- INSTRUCTIONS:
[A] Answer these about the blog post below, one line each, marked like the questions:
(i) What age does the narrator give for herself?
(ii) According to the blog post, what does he carry when he wanders into the narrator's dreary days?
(iii) What does the narrator want from the medical shop?
[B] From the blog post below, reproduce word for word the passage starting with "Sunday 1 June" and going on through "and sweet one.".

Sunday 1 June 2014

A work of fiction based on true events ;)

Boy oh Boy. Things happen when you least expect them to, when you are at your lowest point a high hits you that wins you over, thus restoring the balance of life. Umm that sounded a bit too philosophical. Well, neither was  I at my lowest point nor did any high hit me, yet it seems like just so many things have happened. From a few sporadic interviews to new friends with whom I just randomly came across and the usual chaos in a journalist’s life, there was one particular thing that kept running through my mind. In this sudden turn of events, where from complaining about having no men to even flirt my way around to having a one too many, I still wondered where was that man – the narcissistic, oh-I-don’t-have-time yet classy and sweet one.

As I admired the looks of one of my interviewees, a colleague sitting next to me said, “Oh stop being a flirt all the time.” Umm okay, I’m just 22, a girl who’s out there weighing the options available to her, so why can’t I be one? Hold on, I’m not saying I’m coming onto guys, but what’s wrong with just saying (Mind you, only in my mind), “Hey there you beauty with blue eyes would you be mine?”. Umm on a second thought strike off the blue eyes, a recent encounter with someone with blue eyes actually scared the hell out of me.

So coming back to the point, amidst the “Let’s meet for coffee” and “I just can’t wait to meet you again”, I stopped for a second and thought about the one who would drive down even at 3 in the night and just pop open a bottle of the best scotch around town, say cheers, trick me into gulping it down, yet never ever even hold my hand in case he sends off a wrong signal. I think that’s what struck me about him. He would wander into my dreary days with two glasses in one hand and a bottle of whisky in the other, talk about the randomest things in the world, take me out for a spin and in between two jokes, would just reveal a new side to his personality. But then that’s not what attracted me, what did was how everytime the drunk me would jump out onto the road, the drunk yet alert him would shout and then politely ask me to come back. And as I would request to go to the nearest medical shop (just three steps away) to get more coke to dilute my drink, he would insist on coming with me but on the way would never forget to say “Imagine what people would think, a guy and a girl going to a medical shop in the middle of the night”. As he would be pouring out drinks, he wouldn’t always make one for me, that made the difference. Don’t take me the wrong way, if a girl can drink she can surely make her own drink and sometimes you can “offer” to make one for her.

Now hold on, here comes the part that confuses me. After all that, he would disappear. For months together. So, I have met the guy thrice or just about four times and every time he seems to be a mix of the completely stupid teenager who’s not afraid to go all gentlemanly on girls. But then it all goes out in a poof. I haven’t met him for so many months now, yet sometime as a guy bores me to death I think about the laugh I shared with him. It’s strange how sometimes someone’s annoying ignorance can actually make you want them more. Maybe he was just a guy looking at having a good time and then got busy on his own thing.

And yet here I am, pinging my best friend continuously and just asking if I should or should not text him. She says yes, yet I’m too scared to hit send. Because just like him, even I’m the narcissistic one who just can’t take rejection.
And while I’m typing this down furiously, I’m hoping against hope that I don’t sound like a desperate woman who just wants some “fun”. Nope, I just want the good time I spent with him to visit me more frequently. The little butterflies in my stomach that would go crazy every time someone said his name, to just not be so sane when I hear someone else’s and not dismiss them just for the stupid sms language they use or for approaching me way too easily.

- RECORD EXCERPTS:
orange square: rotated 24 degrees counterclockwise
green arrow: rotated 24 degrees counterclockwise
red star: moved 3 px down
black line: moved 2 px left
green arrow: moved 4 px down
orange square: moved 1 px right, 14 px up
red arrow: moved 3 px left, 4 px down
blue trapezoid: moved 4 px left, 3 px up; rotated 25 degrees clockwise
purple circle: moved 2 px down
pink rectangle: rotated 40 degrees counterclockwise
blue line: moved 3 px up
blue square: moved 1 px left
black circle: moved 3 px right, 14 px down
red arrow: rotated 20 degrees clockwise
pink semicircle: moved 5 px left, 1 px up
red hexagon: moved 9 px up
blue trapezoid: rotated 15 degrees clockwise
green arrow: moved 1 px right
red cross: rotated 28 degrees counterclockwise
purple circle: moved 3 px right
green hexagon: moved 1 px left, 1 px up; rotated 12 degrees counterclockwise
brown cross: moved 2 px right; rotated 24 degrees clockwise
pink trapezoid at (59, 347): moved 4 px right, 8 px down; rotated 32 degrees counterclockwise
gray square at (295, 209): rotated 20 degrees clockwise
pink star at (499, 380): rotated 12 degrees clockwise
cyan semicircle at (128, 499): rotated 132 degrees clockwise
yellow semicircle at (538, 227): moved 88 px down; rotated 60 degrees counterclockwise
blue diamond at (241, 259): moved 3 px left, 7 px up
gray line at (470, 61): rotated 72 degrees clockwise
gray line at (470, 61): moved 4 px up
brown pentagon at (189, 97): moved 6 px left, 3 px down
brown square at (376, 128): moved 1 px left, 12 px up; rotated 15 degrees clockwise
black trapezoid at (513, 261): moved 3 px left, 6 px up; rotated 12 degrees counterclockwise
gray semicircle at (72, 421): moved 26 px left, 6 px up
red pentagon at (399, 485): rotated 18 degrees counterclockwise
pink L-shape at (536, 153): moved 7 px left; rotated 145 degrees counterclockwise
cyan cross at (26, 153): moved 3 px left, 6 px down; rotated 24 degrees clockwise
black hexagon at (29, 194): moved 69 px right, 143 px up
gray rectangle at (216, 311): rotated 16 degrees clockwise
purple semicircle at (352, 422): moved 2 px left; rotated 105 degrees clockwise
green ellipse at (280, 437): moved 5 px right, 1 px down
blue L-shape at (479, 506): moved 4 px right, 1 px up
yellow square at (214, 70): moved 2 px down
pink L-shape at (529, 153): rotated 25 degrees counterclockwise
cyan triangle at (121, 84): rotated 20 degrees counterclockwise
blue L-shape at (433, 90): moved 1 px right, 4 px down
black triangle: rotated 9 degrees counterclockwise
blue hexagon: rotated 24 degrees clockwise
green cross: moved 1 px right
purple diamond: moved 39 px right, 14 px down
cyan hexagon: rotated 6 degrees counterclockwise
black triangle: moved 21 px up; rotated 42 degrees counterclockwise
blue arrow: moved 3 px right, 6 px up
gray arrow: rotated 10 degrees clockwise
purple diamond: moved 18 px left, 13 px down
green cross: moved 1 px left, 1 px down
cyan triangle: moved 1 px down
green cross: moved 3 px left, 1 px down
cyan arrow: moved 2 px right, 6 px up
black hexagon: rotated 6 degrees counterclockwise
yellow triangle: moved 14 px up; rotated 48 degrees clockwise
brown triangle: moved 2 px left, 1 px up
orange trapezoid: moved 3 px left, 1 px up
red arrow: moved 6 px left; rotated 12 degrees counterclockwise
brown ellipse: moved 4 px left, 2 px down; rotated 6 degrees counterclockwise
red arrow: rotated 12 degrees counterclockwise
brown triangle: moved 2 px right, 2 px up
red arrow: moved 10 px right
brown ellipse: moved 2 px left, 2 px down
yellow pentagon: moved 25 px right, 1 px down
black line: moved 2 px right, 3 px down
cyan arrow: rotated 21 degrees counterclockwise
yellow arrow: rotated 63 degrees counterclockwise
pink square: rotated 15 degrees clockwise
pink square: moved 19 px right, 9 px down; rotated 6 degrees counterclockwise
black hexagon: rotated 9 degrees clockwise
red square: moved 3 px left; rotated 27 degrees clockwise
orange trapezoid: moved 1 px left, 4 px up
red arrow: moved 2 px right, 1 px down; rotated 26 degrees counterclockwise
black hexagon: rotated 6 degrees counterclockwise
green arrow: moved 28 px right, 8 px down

- ANSWERS PER TASK:
[A]
(i) 22
(ii) Two glasses in one hand and a bottle of whisky in the other
(iii) More coke to dilute her drink

[B]
Sunday 1 June 2014

A work of fiction based on true events ;)

Boy oh Boy. Things happen when you least expect them to, when you are at your lowest point a high hits you that wins you over, thus restoring the balance of life. Umm that sounded a bit too philosophical. Well, neither was  I at my lowest point nor did any high hit me, yet it seems like just so many things have happened. From a few sporadic interviews to new friends with whom I just randomly came across and the usual chaos in a journalist’s life, there was one particular thing that kept running through my mind. In this sudden turn of events, where from complaining about having no men to even flirt my way around to having a one too many, I still wondered where was that man – the narcissistic, oh-I-don’t-have-time yet classy and sweet one.